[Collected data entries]
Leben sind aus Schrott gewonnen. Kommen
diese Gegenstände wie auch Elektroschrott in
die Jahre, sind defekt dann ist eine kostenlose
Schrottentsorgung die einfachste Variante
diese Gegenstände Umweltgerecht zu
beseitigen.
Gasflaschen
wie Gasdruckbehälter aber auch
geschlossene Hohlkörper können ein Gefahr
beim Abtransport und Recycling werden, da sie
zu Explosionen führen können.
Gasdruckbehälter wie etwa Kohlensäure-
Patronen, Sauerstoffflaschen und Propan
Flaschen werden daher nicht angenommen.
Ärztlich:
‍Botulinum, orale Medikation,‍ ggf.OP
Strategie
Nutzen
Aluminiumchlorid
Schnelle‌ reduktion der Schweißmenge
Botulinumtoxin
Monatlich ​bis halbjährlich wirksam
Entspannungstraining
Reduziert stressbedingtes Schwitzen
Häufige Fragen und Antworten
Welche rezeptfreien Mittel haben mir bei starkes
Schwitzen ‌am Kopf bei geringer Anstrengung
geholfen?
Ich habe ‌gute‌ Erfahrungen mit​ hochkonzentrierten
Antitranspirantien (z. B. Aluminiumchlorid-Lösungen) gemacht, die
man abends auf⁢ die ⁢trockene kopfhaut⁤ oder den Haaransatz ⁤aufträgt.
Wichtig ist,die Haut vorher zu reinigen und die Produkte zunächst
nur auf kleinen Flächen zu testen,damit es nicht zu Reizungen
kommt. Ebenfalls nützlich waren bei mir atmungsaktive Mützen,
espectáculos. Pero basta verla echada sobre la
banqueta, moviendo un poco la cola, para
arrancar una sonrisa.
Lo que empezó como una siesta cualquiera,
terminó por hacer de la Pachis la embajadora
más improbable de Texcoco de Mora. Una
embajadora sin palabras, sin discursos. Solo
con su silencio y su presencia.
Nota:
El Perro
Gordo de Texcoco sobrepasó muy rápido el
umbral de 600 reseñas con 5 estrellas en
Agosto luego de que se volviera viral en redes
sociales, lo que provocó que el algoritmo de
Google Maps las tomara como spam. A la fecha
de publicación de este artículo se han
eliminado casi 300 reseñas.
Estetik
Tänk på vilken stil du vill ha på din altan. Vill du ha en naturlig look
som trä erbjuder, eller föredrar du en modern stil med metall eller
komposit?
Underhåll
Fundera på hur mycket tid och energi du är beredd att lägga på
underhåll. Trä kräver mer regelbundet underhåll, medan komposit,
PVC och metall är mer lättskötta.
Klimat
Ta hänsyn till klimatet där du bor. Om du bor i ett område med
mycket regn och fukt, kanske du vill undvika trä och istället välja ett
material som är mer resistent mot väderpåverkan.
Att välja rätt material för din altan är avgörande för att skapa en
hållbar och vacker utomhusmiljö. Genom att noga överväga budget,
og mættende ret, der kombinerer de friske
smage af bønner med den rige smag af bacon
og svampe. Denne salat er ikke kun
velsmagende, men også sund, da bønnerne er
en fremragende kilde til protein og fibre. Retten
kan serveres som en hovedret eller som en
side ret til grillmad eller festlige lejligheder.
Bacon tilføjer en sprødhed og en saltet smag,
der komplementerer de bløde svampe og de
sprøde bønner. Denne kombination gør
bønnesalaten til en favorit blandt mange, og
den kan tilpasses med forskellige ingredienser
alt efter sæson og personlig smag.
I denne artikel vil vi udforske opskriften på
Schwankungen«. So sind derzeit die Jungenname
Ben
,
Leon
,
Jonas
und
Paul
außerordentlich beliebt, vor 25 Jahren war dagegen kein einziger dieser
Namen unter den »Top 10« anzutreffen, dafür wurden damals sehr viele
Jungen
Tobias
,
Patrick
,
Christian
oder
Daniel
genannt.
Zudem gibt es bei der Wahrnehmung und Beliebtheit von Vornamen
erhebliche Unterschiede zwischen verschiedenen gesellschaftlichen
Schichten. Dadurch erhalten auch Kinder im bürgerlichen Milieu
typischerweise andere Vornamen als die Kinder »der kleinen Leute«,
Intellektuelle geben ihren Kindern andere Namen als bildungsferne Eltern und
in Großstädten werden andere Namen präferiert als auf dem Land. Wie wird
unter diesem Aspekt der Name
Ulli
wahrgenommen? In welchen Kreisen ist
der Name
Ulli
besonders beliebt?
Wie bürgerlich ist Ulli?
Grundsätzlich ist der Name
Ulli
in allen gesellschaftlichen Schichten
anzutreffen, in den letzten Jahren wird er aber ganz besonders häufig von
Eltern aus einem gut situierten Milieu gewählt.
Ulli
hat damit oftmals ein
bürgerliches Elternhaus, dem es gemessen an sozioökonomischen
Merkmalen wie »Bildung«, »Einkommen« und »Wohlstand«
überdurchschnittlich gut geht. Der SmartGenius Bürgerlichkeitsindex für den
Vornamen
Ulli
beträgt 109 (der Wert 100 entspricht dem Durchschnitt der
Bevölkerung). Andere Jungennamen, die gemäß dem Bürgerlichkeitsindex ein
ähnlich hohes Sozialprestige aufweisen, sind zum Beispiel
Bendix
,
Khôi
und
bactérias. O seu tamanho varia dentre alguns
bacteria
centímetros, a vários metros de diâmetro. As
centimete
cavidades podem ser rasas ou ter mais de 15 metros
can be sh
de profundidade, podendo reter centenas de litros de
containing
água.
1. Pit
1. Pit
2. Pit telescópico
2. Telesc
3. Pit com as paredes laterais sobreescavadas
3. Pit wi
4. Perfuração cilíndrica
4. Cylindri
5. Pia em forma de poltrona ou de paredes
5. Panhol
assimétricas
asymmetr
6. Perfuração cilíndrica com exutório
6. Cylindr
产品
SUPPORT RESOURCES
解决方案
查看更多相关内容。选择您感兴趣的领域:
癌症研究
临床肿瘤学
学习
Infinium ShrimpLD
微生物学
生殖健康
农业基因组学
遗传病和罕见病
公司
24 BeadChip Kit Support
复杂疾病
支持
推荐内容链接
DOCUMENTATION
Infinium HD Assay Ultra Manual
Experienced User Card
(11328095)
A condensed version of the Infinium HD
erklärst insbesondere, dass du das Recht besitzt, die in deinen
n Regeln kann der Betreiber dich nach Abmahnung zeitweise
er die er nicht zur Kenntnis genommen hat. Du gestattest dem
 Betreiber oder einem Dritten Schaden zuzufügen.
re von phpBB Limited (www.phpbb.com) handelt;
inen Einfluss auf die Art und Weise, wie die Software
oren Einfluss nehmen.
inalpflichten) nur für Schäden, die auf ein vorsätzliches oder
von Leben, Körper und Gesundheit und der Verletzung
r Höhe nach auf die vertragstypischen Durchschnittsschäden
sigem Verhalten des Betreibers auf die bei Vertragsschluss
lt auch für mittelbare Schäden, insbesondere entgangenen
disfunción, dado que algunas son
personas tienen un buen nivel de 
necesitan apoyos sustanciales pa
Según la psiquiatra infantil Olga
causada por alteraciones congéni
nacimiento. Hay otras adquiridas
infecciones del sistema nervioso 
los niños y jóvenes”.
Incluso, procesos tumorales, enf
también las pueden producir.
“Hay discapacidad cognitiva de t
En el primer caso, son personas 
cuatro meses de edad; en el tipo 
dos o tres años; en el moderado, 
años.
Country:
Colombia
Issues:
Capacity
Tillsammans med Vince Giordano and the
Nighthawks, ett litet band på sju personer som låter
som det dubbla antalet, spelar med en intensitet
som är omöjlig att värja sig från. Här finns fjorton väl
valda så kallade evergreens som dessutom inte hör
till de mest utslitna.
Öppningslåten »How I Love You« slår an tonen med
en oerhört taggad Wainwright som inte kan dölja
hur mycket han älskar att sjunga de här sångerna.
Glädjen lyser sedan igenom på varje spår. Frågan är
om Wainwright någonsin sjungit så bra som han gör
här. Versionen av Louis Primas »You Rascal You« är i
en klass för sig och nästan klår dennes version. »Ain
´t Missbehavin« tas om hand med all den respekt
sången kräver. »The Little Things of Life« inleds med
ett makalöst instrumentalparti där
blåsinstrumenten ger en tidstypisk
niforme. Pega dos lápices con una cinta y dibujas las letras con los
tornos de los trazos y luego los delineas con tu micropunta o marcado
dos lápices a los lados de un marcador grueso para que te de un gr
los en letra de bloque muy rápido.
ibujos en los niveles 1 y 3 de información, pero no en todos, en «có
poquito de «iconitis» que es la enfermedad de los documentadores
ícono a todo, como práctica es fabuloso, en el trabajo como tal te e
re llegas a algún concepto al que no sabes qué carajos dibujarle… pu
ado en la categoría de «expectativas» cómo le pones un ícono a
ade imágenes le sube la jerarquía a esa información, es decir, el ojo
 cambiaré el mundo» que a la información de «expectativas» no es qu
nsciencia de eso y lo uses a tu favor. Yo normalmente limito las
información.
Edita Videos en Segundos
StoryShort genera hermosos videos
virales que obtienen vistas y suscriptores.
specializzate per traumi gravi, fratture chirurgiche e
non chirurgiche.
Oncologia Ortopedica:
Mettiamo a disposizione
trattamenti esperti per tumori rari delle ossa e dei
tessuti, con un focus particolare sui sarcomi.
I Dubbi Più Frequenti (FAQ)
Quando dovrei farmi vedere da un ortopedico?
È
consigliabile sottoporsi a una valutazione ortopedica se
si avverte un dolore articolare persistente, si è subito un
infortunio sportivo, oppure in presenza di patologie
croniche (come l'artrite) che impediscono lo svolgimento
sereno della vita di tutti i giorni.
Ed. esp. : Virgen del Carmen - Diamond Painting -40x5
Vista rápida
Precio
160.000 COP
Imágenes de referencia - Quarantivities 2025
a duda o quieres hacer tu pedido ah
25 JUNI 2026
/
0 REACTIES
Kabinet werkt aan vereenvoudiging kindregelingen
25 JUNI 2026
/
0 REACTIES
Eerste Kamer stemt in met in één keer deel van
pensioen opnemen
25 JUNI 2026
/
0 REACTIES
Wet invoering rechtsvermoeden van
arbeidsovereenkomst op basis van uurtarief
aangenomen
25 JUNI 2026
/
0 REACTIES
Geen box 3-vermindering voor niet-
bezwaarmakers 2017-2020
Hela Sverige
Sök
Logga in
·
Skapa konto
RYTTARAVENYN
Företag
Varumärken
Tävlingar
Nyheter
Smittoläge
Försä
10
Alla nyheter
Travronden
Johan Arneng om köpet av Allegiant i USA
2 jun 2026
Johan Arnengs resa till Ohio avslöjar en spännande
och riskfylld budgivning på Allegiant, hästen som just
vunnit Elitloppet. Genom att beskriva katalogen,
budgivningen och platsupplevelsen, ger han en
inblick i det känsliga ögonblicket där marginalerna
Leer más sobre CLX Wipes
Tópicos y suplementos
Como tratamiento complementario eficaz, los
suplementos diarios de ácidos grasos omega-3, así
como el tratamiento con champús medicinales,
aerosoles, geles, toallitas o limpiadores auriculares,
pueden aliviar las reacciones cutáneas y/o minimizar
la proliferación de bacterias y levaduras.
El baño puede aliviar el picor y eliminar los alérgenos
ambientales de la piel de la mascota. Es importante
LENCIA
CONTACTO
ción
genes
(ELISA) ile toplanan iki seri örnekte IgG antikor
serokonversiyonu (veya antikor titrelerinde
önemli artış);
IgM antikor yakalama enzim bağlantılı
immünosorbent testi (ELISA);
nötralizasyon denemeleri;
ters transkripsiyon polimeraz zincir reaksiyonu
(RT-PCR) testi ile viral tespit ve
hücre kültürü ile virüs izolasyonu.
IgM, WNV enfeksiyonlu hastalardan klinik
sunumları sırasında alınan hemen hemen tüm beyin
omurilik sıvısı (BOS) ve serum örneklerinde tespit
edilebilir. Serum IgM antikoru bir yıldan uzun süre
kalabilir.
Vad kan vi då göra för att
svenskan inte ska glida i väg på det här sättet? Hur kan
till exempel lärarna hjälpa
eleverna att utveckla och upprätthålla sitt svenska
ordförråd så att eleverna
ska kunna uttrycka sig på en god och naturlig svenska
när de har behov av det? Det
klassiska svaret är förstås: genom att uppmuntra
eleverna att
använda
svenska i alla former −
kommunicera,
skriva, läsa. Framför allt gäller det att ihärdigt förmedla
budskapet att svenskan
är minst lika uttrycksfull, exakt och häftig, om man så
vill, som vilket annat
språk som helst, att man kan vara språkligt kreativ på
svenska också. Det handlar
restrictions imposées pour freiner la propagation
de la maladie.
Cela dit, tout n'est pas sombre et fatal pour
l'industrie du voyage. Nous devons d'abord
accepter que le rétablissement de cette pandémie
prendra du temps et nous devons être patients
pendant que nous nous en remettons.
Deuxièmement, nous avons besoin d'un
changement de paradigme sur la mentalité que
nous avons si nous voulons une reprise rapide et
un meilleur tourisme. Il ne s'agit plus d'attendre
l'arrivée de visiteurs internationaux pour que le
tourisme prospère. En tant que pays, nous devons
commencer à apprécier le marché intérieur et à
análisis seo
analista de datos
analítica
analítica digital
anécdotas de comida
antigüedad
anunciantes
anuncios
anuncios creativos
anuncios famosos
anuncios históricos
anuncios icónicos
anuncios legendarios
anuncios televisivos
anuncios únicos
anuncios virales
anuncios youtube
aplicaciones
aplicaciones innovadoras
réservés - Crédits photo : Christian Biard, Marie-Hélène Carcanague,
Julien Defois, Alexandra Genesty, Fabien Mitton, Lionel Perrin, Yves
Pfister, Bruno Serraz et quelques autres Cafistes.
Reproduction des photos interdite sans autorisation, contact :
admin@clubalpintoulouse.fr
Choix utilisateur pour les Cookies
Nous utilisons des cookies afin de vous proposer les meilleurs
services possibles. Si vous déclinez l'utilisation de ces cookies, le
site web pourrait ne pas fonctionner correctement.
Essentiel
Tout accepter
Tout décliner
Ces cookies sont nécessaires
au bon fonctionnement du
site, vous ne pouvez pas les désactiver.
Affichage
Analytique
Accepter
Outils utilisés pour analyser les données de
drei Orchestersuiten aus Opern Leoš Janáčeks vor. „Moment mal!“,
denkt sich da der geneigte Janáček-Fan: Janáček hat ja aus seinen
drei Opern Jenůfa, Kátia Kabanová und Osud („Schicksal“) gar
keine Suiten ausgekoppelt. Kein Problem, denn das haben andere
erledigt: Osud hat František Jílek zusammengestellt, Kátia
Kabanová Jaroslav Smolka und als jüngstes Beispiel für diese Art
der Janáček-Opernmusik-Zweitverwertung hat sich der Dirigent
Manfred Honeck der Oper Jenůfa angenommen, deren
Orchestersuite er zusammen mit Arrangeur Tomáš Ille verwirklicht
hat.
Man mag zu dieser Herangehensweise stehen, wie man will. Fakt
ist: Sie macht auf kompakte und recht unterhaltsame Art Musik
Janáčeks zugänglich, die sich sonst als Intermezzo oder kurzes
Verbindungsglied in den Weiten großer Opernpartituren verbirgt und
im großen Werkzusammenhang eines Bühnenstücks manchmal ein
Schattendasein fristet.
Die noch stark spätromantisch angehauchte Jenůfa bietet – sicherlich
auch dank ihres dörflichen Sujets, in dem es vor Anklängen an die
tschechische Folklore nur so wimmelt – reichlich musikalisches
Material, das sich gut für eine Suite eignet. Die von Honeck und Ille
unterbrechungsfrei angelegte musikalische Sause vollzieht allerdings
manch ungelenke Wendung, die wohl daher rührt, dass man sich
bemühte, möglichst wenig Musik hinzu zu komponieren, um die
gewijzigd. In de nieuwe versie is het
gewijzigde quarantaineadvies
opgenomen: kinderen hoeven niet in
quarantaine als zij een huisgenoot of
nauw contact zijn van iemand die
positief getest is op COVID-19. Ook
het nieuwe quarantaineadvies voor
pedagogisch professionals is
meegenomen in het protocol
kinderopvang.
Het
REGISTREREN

PROBLEM STATEMENT
Starting with the first line of the entries and ending with the line that has "Schwitzen ‌am Kopf bei geringer Anstrengung", copy each line exactly and add nothing.

TASK SOLUTION
Leben sind aus Schrott gewonnen. Kommen
diese Gegenstände wie auch Elektroschrott in
die Jahre, sind defekt dann ist eine kostenlose
Schrottentsorgung die einfachste Variante
diese Gegenstände Umweltgerecht zu
beseitigen.
Gasflaschen
wie Gasdruckbehälter aber auch
geschlossene Hohlkörper können ein Gefahr
beim Abtransport und Recycling werden, da sie
zu Explosionen führen können.
Gasdruckbehälter wie etwa Kohlensäure-
Patronen, Sauerstoffflaschen und Propan
Flaschen werden daher nicht angenommen.
Ärztlich:
‍Botulinum, orale Medikation,‍ ggf.OP
Strategie
Nutzen
Aluminiumchlorid
Schnelle‌ reduktion der Schweißmenge
Botulinumtoxin
Monatlich ​bis halbjährlich wirksam
Entspannungstraining
Reduziert stressbedingtes Schwitzen
Häufige Fragen und Antworten
Welche rezeptfreien Mittel haben mir bei starkes
Schwitzen ‌am Kopf bei geringer Anstrengung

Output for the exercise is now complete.